Pruning Shrubs to Increase Flowering
Pruning increases flowering by encouraging new wood to form and by removing older, less-productive branches. Most deciduous flowering shrubs have multiple stems and send up new growth from the ground. Soon after these shoots develop into branches, they reach their flower-bearing prime. With age they grow less energetically. Keep flowering shrubs in a vigorous condition indefinitely by constantly removing old stems.
In the late summer, when growth begins to slow and sugars accumulate in woody branches, most deciduous flowering shrubs set flower buds for the following year. The more sugars accumulate, the more flower buds are set. Severe pruning in late winter or spring may remove so much growth that all the plant’s energy goes into producing stems and leaves, with little energy left to create flower buds for the following season. Heavy pruning in late summer removes many of the flower buds that have just been set, resulting in a poor floral show the next year.
Although deciduous shrubs can renew themselves even when large quantities of old wood are removed, it is best to leave some mature flowering wood. For the showiest flower display, prune a little each year instead of waiting for the shrub to grow into a tangled mass that must be cut back severely. Thin regularly to renew the shrub, always maintaining a healthy stand of prime branches for a lively show of flowers.
Pruning Shrubs to Encourage Colorful Bark
Some deciduous shrubs have attractive gray, green, red, or yellow twigs that become darker and turn brown as they age. Encourage showy new growth by thinning the oldest and darkest wood. Shrubs with vividly colored stems such as the red-osier dogwood need regular removal of old, dull-barked branches to be their most colorful.
Other shrubs such as oak-leaved hydrangea bear interesting flaking or exfoliating bark on older wood. In this case the pruning goal is just the opposite. Maximize the exfoliating effect by retaining mature branches and remove some lower branches to reveal the attractive stems.
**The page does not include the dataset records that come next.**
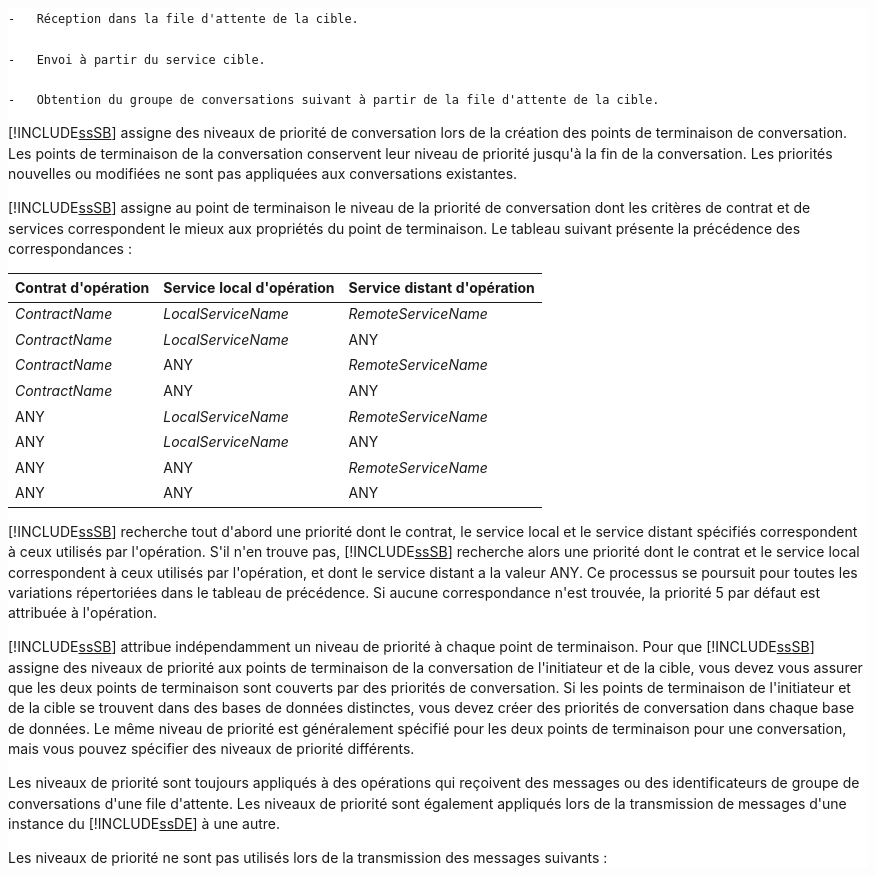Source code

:     -   Réception dans la file d'attente de la cible.  
  
    -   Envoi à partir du service cible.  
  
    -   Obtention du groupe de conversations suivant à partir de la file d'attente de la cible.  
  
 [!INCLUDE[ssSB](../../includes/sssb-md.md)] assigne des niveaux de priorité de conversation lors de la création des points de terminaison de conversation. Les points de terminaison de la conversation conservent leur niveau de priorité jusqu'à la fin de la conversation. Les priorités nouvelles ou modifiées ne sont pas appliquées aux conversations existantes.  
  
 [!INCLUDE[ssSB](../../includes/sssb-md.md)] assigne au point de terminaison le niveau de la priorité de conversation dont les critères de contrat et de services correspondent le mieux aux propriétés du point de terminaison. Le tableau suivant présente la précédence des correspondances :  
  
|Contrat d'opération|Service local d'opération|Service distant d'opération|  
|------------------------|-----------------------------|------------------------------|  
|*ContractName*|*LocalServiceName*|*RemoteServiceName*|  
|*ContractName*|*LocalServiceName*|ANY|  
|*ContractName*|ANY|*RemoteServiceName*|  
|*ContractName*|ANY|ANY|  
|ANY|*LocalServiceName*|*RemoteServiceName*|  
|ANY|*LocalServiceName*|ANY|  
|ANY|ANY|*RemoteServiceName*|  
|ANY|ANY|ANY|  
  
 [!INCLUDE[ssSB](../../includes/sssb-md.md)] recherche tout d'abord une priorité dont le contrat, le service local et le service distant spécifiés correspondent à ceux utilisés par l'opération. S'il n'en trouve pas, [!INCLUDE[ssSB](../../includes/sssb-md.md)] recherche alors une priorité dont le contrat et le service local correspondent à ceux utilisés par l'opération, et dont le service distant a la valeur ANY. Ce processus se poursuit pour toutes les variations répertoriées dans le tableau de précédence. Si aucune correspondance n'est trouvée, la priorité 5 par défaut est attribuée à l'opération.  
  
 [!INCLUDE[ssSB](../../includes/sssb-md.md)] attribue indépendamment un niveau de priorité à chaque point de terminaison. Pour que [!INCLUDE[ssSB](../../includes/sssb-md.md)] assigne des niveaux de priorité aux points de terminaison de la conversation de l'initiateur et de la cible, vous devez vous assurer que les deux points de terminaison sont couverts par des priorités de conversation. Si les points de terminaison de l'initiateur et de la cible se trouvent dans des bases de données distinctes, vous devez créer des priorités de conversation dans chaque base de données. Le même niveau de priorité est généralement spécifié pour les deux points de terminaison pour une conversation, mais vous pouvez spécifier des niveaux de priorité différents.  
  
 Les niveaux de priorité sont toujours appliqués à des opérations qui reçoivent des messages ou des identificateurs de groupe de conversations d'une file d'attente. Les niveaux de priorité sont également appliqués lors de la transmission de messages d'une instance du [!INCLUDE[ssDE](../../includes/ssde-md.md)] à une autre.  
  
 Les niveaux de priorité ne sont pas utilisés lors de la transmission des messages suivants :  
  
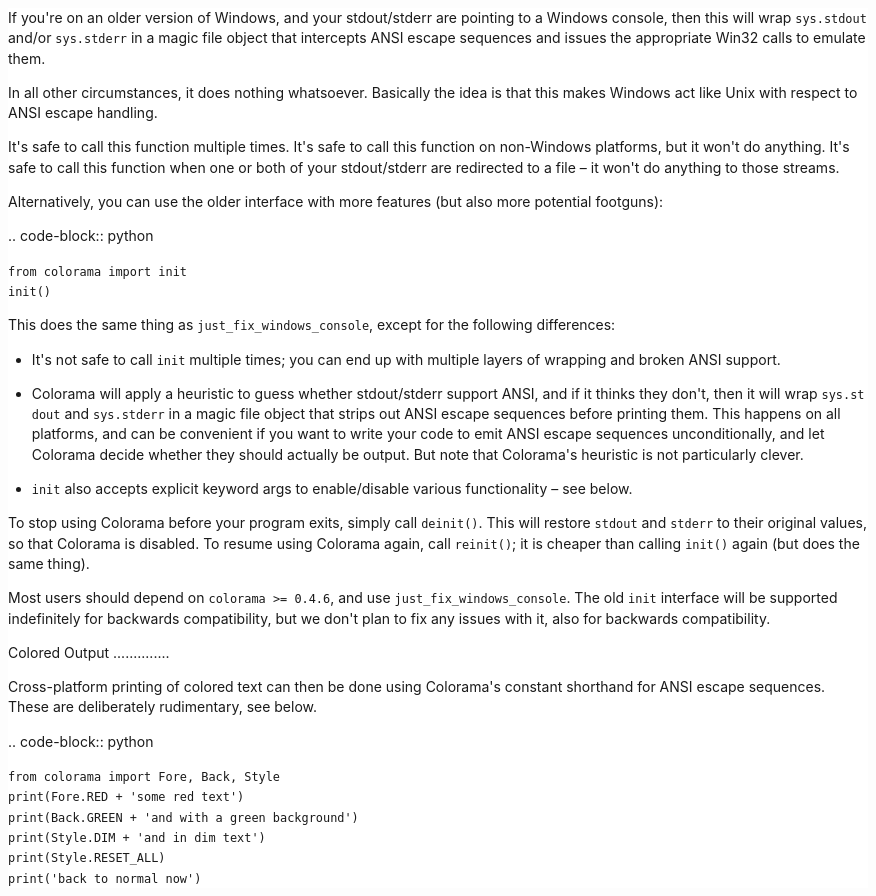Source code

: If you're on an older version of Windows, and your stdout/stderr are pointing to
a Windows console, then this will wrap ``sys.stdout`` and/or ``sys.stderr`` in a
magic file object that intercepts ANSI escape sequences and issues the
appropriate Win32 calls to emulate them.

In all other circumstances, it does nothing whatsoever. Basically the idea is
that this makes Windows act like Unix with respect to ANSI escape handling.

It's safe to call this function multiple times. It's safe to call this function
on non-Windows platforms, but it won't do anything. It's safe to call this
function when one or both of your stdout/stderr are redirected to a file – it
won't do anything to those streams.

Alternatively, you can use the older interface with more features (but also more
potential footguns):

.. code-block:: python

    from colorama import init
    init()

This does the same thing as ``just_fix_windows_console``, except for the
following differences:

- It's not safe to call ``init`` multiple times; you can end up with multiple
  layers of wrapping and broken ANSI support.

- Colorama will apply a heuristic to guess whether stdout/stderr support ANSI,
  and if it thinks they don't, then it will wrap ``sys.stdout`` and
  ``sys.stderr`` in a magic file object that strips out ANSI escape sequences
  before printing them. This happens on all platforms, and can be convenient if
  you want to write your code to emit ANSI escape sequences unconditionally, and
  let Colorama decide whether they should actually be output. But note that
  Colorama's heuristic is not particularly clever.

- ``init`` also accepts explicit keyword args to enable/disable various
  functionality – see below.

To stop using Colorama before your program exits, simply call ``deinit()``.
This will restore ``stdout`` and ``stderr`` to their original values, so that
Colorama is disabled. To resume using Colorama again, call ``reinit()``; it is
cheaper than calling ``init()`` again (but does the same thing).

Most users should depend on ``colorama >= 0.4.6``, and use
``just_fix_windows_console``. The old ``init`` interface will be supported
indefinitely for backwards compatibility, but we don't plan to fix any issues
with it, also for backwards compatibility.

Colored Output
..............

Cross-platform printing of colored text can then be done using Colorama's
constant shorthand for ANSI escape sequences. These are deliberately
rudimentary, see below.

.. code-block:: python

    from colorama import Fore, Back, Style
    print(Fore.RED + 'some red text')
    print(Back.GREEN + 'and with a green background')
    print(Style.DIM + 'and in dim text')
    print(Style.RESET_ALL)
    print('back to normal now')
Pruning Shrubs to Maintain Shape
Try to use natural forms of shrubs to fulfill specific functions in the landscape. For example, stiffly upright shrubs can serve as space dividers, a hedge, or a living wall. Low, horizontally spreading shrubs can cascade over a bank or wall, or cover the ground. Rounded shrubs make a good background for most landscape plantings.
To enhance and maintain the inherent form, it is important to learn to prune properly and to respect the natural branching habit of the shrub. If pruning alters the shape of a shrub, the entire landscape design could be affected. Thoughtful pruning will emphasize the natural branching pattern of each species. Most shrubs have a rounded and upright, but gradually spreading, form and are easy to prune.
Shrubs like forsythia (Forsythia x intermedia) are upright when young but their branches gradually relax and cascade softly with age. Shrubby dogwoods with many small twigs give a delicate, fine-textured winter effect when massed. The horizontally spreading but somewhat stiff branches of the double file viburnum (Viburnum plicatum tomentosum) make a strong, bold showing in the shrub border. Dwarf winged euonymus (Euonymus alata ‘Compacta’), with its distinct, upright, vase-shaped branching, grows so slowly that it seldom needs pruning.